Monday, December 23, 2013

Hypertension During Pregnancy Raise Risk For Heart Disease

Hypertension (high blood pressure) occurs in approximately 8 to 10 percent of pregnancies. Research showed that women with hypertension during pregnancy might have a higher risk of hypertension even decades after maternity. This would in turn lead to an increased risk of a number of chronic diseases including heart disease. 

A group of researchers from National Institutes of Health, Imperial College London, Oulu University Hospital, Oulu, Finland and University of Oulu, Oulu, Finland reported that hypertension during pregnancy, even once or twice during routine medical care, can indicate substantially higher risks of heart and kidney disease and diabetes. Their findings were published on February 12, 2013 in the American Heart Association journal ‘Circulation’.

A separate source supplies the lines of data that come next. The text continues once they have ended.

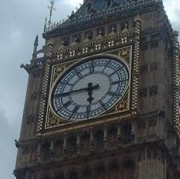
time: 5:45
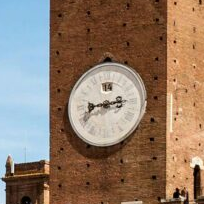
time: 8:13
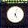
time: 5:03
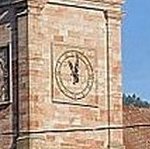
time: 11:02
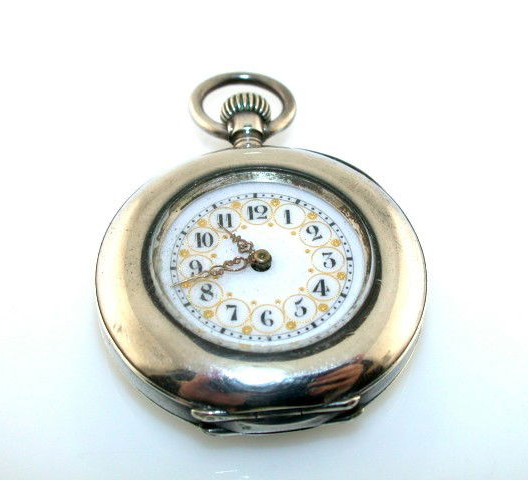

Previous study had shown that higher heart and kidney disease risk in women with preeclampsia, which is a serious pregnancy-related disease marked with hypertension and measurable protein in the urine.

The new study followed Finnish women who had babies in 1966 for 40 years. The risk of heart or kidney disease or diabetes in later life was calculated among women with hypertension during pregnancy.

Compared to women with normal blood pressure during pregnancy, women who had hypertension during pregnancy had 14 percent to over 100 percent higher risk of cardiovascular diseases (heart disease and stroke) later in life. These women were also 2 to 5 times more likely to die from heart attacks, a 1.4- to 2.2-fold higher risk of having diabetes in later life. Women who had hypertension during pregnancy and healthy blood pressure levels after that had a 1.6- to 2.5-fold higher risk of having hypertension requiring medication or hospitalization later in life. Women with transient hypertension with and without measurable protein in the urine had a 1.9- to 2.8-fold higher risk of kidney disease in later life. Transient hypertension is temporary high blood pressure that will return to normal later.

According to researchers, women who had hypertension or who had diagnosed with hypertension during pregnancy for the first time might benefit from comprehensive heart disease risk factor checks by their doctors so as to reduce their long-term risk of heart disease.

Future study should find out how lifestyle chances during pregnancy would affect the risk of developing hypertension and it is important that these researches focus on how lifestyle changes and clinical follow-up after pregnancy could improve these women’s long-term health.

As the study was limited to non-Hispanic Caucasian Finnish women, researchers are not certain whether results would apply to other racial and ethnic groups.